"No," replied the young man frankly; "I do not care about anything I can't understand. I like music that goes to one's heart."
"And you, too, Madame Meynell, like simple melodies?" mademoiselle asked of that lady, who was not wont to come so near the little piano, or to pay so much attention to Mademoiselle Servin's performance.
"O yes," murmured the Englishwoman, "I like such music as that."
"And you, too, think that Beethoven never composed simple plaintive airs—for example," exclaimed the pianist, playing softly while she spoke. "You think he wrote only sonatas, quartettes, fugues, grand operas, like Fidelio. Have you never heard this by your scientific Beethoven?"

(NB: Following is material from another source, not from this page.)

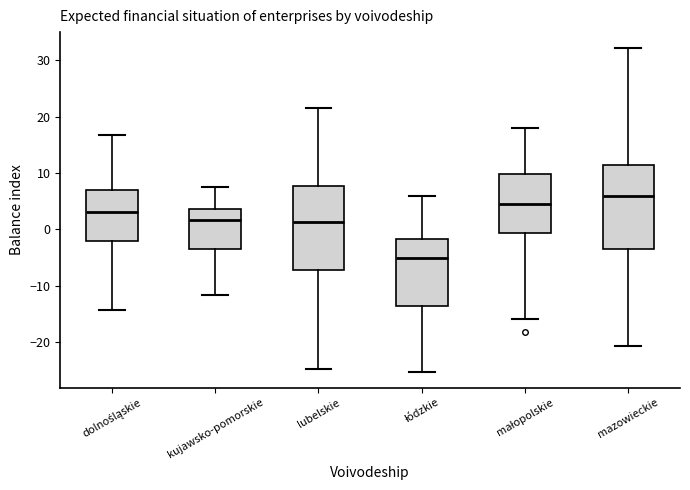

Where does the upper whisker of the box for lubelskie end on the y-axis? The values are not printed on the chart, so give them approximately, as read against the axis.

22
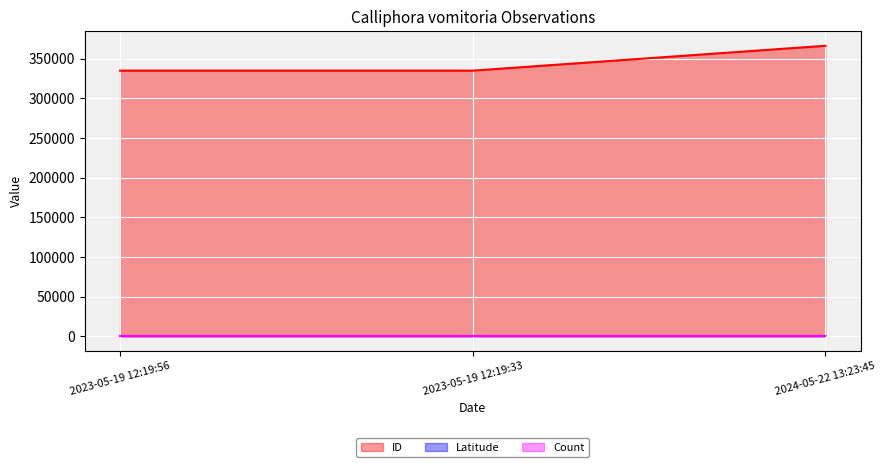

Where is ID nearest to the value 350760?

2023-05-19 12:19:33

Hereupon she played "Hope told a flattering tale," with much tenderness and delicacy. Her two hearers listened, mute and deeply moved. And then from that familiar melody she glided softly into another, most musical, most melancholy, which has been set to some of the sweetest verses that Thomas Moore ever composed:
"Those evening bells, those evening bells!
How many a tale their music tells
Of youth and home, and that sweet time
When last I heard their soothing chime!"
All the world sang the verses of Ireland's divine bard in those days. The song was one which the Englishwoman had sung years ago in a happy home. What recollections, what associations, were evoked by that plaintive melody, who shall say? The words came back with the music to which they have been eternally wedded. The words, their mournful meaning, the faces of the friends amongst whom she had last sung them, the picture of the peaceful home whose walls had echoed the music,—all these things arose before her in a vision too painfully vivid; and the lonely boarder at the Pension Magnotte covered her face with her hands, and sobbed aloud.
The passion of tears lasted but a minute. Madame Meynell dried her eyes, and rose to leave the room.
"Do not question me," she said, perceiving that her two companions were about to offer her their sympathy. "I cannot tell you the memories that were conjured up by that music. It brought back a home I shall never see again, and the faces of the dead—worse than dead to me—and the happiness I have lost, and the hopes and dreams that once were mine. Oh, I pray God I may never hear that melody again."
There was a passion, a depth of feeling, in her tone quite new to Gustave Lenoble. He opened the door for her without a word, and she passed out of the salon quietly, like a ghost—the ghost of that bright young creature who had once borne her shape, and been called by her name, in a pleasant farmhouse among the Yorkshire wolds.